> [Work request]: Reproduce verbatim the lines from the first one through the line containing "изучение нормативных актов, научной", including both of these lines.

> [Collected data]:
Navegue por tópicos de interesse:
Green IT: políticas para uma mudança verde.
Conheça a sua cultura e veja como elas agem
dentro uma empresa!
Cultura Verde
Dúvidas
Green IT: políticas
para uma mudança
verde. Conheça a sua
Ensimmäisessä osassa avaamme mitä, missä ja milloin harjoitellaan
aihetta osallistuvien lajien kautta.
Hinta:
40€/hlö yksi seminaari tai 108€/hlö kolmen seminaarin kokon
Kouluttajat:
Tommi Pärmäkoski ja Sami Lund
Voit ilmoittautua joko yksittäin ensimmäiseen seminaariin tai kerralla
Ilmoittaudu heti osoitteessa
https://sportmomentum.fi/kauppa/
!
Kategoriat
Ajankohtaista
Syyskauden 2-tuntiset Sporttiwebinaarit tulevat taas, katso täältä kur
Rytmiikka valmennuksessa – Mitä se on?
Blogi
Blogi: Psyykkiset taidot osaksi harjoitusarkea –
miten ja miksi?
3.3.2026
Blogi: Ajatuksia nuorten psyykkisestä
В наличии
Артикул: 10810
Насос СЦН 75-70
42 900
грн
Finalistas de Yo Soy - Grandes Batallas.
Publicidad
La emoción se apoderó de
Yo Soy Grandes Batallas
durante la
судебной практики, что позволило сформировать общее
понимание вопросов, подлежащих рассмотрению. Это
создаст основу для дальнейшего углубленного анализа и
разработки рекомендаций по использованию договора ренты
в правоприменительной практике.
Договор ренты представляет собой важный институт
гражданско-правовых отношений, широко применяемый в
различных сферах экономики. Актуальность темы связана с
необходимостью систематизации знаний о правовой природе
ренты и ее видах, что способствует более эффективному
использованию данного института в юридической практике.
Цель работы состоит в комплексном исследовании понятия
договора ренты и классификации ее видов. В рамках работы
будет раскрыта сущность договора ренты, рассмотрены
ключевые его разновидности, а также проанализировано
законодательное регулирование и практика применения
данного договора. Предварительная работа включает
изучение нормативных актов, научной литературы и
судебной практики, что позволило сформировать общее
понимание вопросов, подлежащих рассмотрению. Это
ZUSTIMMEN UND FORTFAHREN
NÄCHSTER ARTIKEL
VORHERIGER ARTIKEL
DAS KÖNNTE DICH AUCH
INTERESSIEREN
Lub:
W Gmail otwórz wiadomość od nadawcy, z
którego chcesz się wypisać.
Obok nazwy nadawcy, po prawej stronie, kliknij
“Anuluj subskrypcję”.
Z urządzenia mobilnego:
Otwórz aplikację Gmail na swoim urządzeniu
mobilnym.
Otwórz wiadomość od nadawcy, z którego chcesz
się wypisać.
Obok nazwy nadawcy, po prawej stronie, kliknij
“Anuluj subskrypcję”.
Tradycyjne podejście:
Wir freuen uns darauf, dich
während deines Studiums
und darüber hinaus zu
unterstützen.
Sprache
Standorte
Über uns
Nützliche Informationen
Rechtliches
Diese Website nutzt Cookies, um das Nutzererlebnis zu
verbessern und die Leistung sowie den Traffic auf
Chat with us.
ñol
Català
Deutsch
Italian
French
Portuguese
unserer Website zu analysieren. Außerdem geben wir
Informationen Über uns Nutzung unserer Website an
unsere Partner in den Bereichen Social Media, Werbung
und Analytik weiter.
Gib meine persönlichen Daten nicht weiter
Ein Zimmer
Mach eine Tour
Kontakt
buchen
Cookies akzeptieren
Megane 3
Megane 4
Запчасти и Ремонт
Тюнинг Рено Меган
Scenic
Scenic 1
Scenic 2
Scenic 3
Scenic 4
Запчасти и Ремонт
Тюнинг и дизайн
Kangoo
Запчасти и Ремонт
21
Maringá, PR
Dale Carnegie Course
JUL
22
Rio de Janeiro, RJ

> [Response to this exercise]:
Navegue por tópicos de interesse:
Green IT: políticas para uma mudança verde.
Conheça a sua cultura e veja como elas agem
dentro uma empresa!
Cultura Verde
Dúvidas
Green IT: políticas
para uma mudança
verde. Conheça a sua
Ensimmäisessä osassa avaamme mitä, missä ja milloin harjoitellaan
aihetta osallistuvien lajien kautta.
Hinta:
40€/hlö yksi seminaari tai 108€/hlö kolmen seminaarin kokon
Kouluttajat:
Tommi Pärmäkoski ja Sami Lund
Voit ilmoittautua joko yksittäin ensimmäiseen seminaariin tai kerralla
Ilmoittaudu heti osoitteessa
https://sportmomentum.fi/kauppa/
!
Kategoriat
Ajankohtaista
Syyskauden 2-tuntiset Sporttiwebinaarit tulevat taas, katso täältä kur
Rytmiikka valmennuksessa – Mitä se on?
Blogi
Blogi: Psyykkiset taidot osaksi harjoitusarkea –
miten ja miksi?
3.3.2026
Blogi: Ajatuksia nuorten psyykkisestä
В наличии
Артикул: 10810
Насос СЦН 75-70
42 900
грн
Finalistas de Yo Soy - Grandes Batallas.
Publicidad
La emoción se apoderó de
Yo Soy Grandes Batallas
durante la
судебной практики, что позволило сформировать общее
понимание вопросов, подлежащих рассмотрению. Это
создаст основу для дальнейшего углубленного анализа и
разработки рекомендаций по использованию договора ренты
в правоприменительной практике.
Договор ренты представляет собой важный институт
гражданско-правовых отношений, широко применяемый в
различных сферах экономики. Актуальность темы связана с
необходимостью систематизации знаний о правовой природе
ренты и ее видах, что способствует более эффективному
использованию данного института в юридической практике.
Цель работы состоит в комплексном исследовании понятия
договора ренты и классификации ее видов. В рамках работы
будет раскрыта сущность договора ренты, рассмотрены
ключевые его разновидности, а также проанализировано
законодательное регулирование и практика применения
данного договора. Предварительная работа включает
изучение нормативных актов, научной литературы и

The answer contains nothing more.